We propose a more efficient approach that is based on a unique test suite that can create flows for common use cases and run it for all drivers. This will give developers an overview of the kind of features being supported by each driver.
4G/5G Granular RSS Challenge
Roni bar Yanai, Mellanox
Lately we see a massive trend of 4G/5G towards virtualization, vRAN, vEPC, MEC…etc. As demand continues to grow rapidly vendors are
seeking for offload solutions. will present a short introduction about 4G/5G world and virtualization trends, then will present the required support of RSS granularity. 4G/5G requires new RSS modes per traffic type, for example RSS on inner source ip (over GTP tunnel), RSS on destination ip for ip with no tunnel traffic type (termination point), for some use cases RSS must be symmetric, while RSS is done on different fields according to the traffic direction. All options should work in harmony and flexibility, while still supporting all existing modes. We show a demo done lately for one of the vendors, and discuss the requirements and API.
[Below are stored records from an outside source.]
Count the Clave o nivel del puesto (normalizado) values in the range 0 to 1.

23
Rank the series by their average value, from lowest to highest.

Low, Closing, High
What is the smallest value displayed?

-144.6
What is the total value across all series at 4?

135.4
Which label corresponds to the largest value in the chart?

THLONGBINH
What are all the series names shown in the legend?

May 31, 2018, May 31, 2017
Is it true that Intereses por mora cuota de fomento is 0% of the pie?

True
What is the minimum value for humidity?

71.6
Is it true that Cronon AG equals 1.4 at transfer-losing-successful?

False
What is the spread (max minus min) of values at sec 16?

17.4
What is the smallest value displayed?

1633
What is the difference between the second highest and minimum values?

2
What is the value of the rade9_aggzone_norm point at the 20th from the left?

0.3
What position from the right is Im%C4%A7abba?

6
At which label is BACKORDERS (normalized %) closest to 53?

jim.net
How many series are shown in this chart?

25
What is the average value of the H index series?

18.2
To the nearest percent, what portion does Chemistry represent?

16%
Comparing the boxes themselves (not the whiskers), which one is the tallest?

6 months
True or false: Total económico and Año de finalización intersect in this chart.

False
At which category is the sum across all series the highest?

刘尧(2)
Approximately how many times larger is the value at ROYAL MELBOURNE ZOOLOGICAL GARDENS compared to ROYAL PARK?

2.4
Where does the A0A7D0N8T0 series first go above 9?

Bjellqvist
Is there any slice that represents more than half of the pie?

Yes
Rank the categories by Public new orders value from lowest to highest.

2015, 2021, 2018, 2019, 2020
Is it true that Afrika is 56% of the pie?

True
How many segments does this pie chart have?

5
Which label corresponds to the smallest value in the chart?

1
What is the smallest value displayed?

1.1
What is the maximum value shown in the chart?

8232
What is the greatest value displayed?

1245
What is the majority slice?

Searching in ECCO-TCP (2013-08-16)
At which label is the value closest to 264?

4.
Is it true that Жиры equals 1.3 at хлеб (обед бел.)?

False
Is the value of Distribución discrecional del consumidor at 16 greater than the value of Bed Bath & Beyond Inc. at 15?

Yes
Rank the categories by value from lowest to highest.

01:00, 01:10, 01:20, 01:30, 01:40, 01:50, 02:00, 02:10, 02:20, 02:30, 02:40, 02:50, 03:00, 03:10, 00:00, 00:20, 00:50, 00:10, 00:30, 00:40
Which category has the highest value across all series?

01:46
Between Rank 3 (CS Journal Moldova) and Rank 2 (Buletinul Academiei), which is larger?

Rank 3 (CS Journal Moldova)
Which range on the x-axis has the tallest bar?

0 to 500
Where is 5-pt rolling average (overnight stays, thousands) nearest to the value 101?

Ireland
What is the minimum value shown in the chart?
Using DPDK APIs as the I/F between UPF-C and UPF-U
Brian Klaff & Barak Perlman, Ethernity
UPF (User Plane Function) is the main data path element in 3gpp architecture for 5G.
Several carriers have announced their plans to place UPF in edge locations as part of their 5G deployment plans.
Carriers are looking for HW acceleration for UPF, as compute resources at edge locations are limited.
There’s a need to define a standard interface between the UPF application (UPF-C) and the SmartNICs (UPF-U).
We suggest using DPDK APIs as the interface between UPF-C and UPF-U.
The presentation will also list the missing APIs we need to add to DPDK for fully offloading UPF functionality.